No, not to my reciollection
7. One big gospel house club hits was recorded by, go figure, a college choir. Sounds of Blackness, originating from St. Paul, MN's Macalster College, were the first act signed to Perspective Records, the label founded by jimmy Jam and Terry Lewis, former members of Prince-affiliated band the Time who went on to become top r&b producers in the '80's and '90s. The second single from their first album for Perspective, "The Pressure (Pt. 1)." was a #1 club hit in 1991, but not many years later the act would relegate its energies solely to the gospel market. Have you ever been surprised by the source of music you enjoy?
Undecided/I never really considered the possibility in relation to music I enjoy.
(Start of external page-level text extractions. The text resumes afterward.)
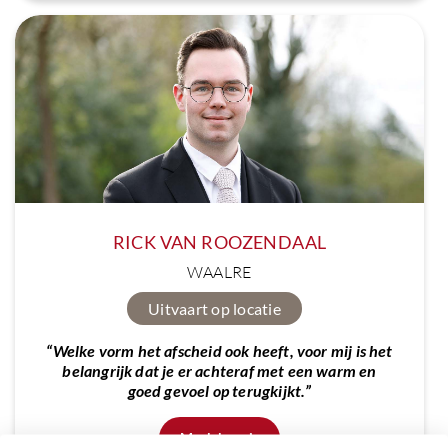
RICK VAN ROOZENDAAL
WAALRE
Uitvaart op locatie
“Welke vorm het afscheid ook heeft, voor mij is het
belangrijk dat je er achteraf met een warm en
goed gevoel op terugkijkt.”
Maak kennis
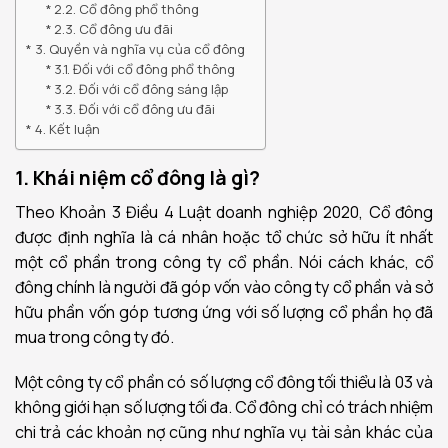
2.2. Cổ đông phổ thông
2.3. Cổ đông ưu đãi
3. Quyền và nghĩa vụ của cổ đông
3.1. Đối với cổ đông phổ thông
3.2. Đối với cổ đông sáng lập
3.3. Đối với cổ đông ưu đãi
4. Kết luận
1. Khái niệm cổ đông là gì?
Theo Khoản 3 Điều 4 Luật doanh nghiệp 2020, Cổ đông
được định nghĩa là cá nhân hoặc tổ chức sở hữu ít nhất
một cổ phần trong công ty cổ phần. Nói cách khác, cổ
đông chính là người đã góp vốn vào công ty cổ phần và sở
hữu phần vốn góp tương ứng với số lượng cổ phần họ đã
mua trong công ty đó.
Một công ty cổ phần có số lượng cổ đông tối thiểu là 03 và
không giới hạn số lượng tối đa. Cổ đông chỉ có trách nhiệm
chi trả các khoản nợ cũng như nghĩa vụ tài sản khác của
8. From what I can glean, Donna Summer never broached the topic of her Christian faith in any of her uptempo dance music. But the disco queen who predated Summer, Gloria Gaynor, has sung of her same belief some in danceable form. Among those instances is her '90's remake of the Mighty Clouds Of Joy's "Mighty High" with "Disco Inferno" group the Trammps. Decide for yourself whether it matches the heights of the 1974 remake of the Jackson Five's "Never Can Say Goodbye" that earned Gaynor the crown or her '79 ode to perseverance that arguably had her snatching it back from Summer for a spell, "I Will Survive," but I'm glad Gaynor is musically open about her Christianity. Do you appreciate it when performers whose work you enjoy convey their most cherished beliefs in their artistry?
All or most of the time, yes
It depends on any number of circumstances.
I don't pay attention to the beliefs of performers whose work I enjoy.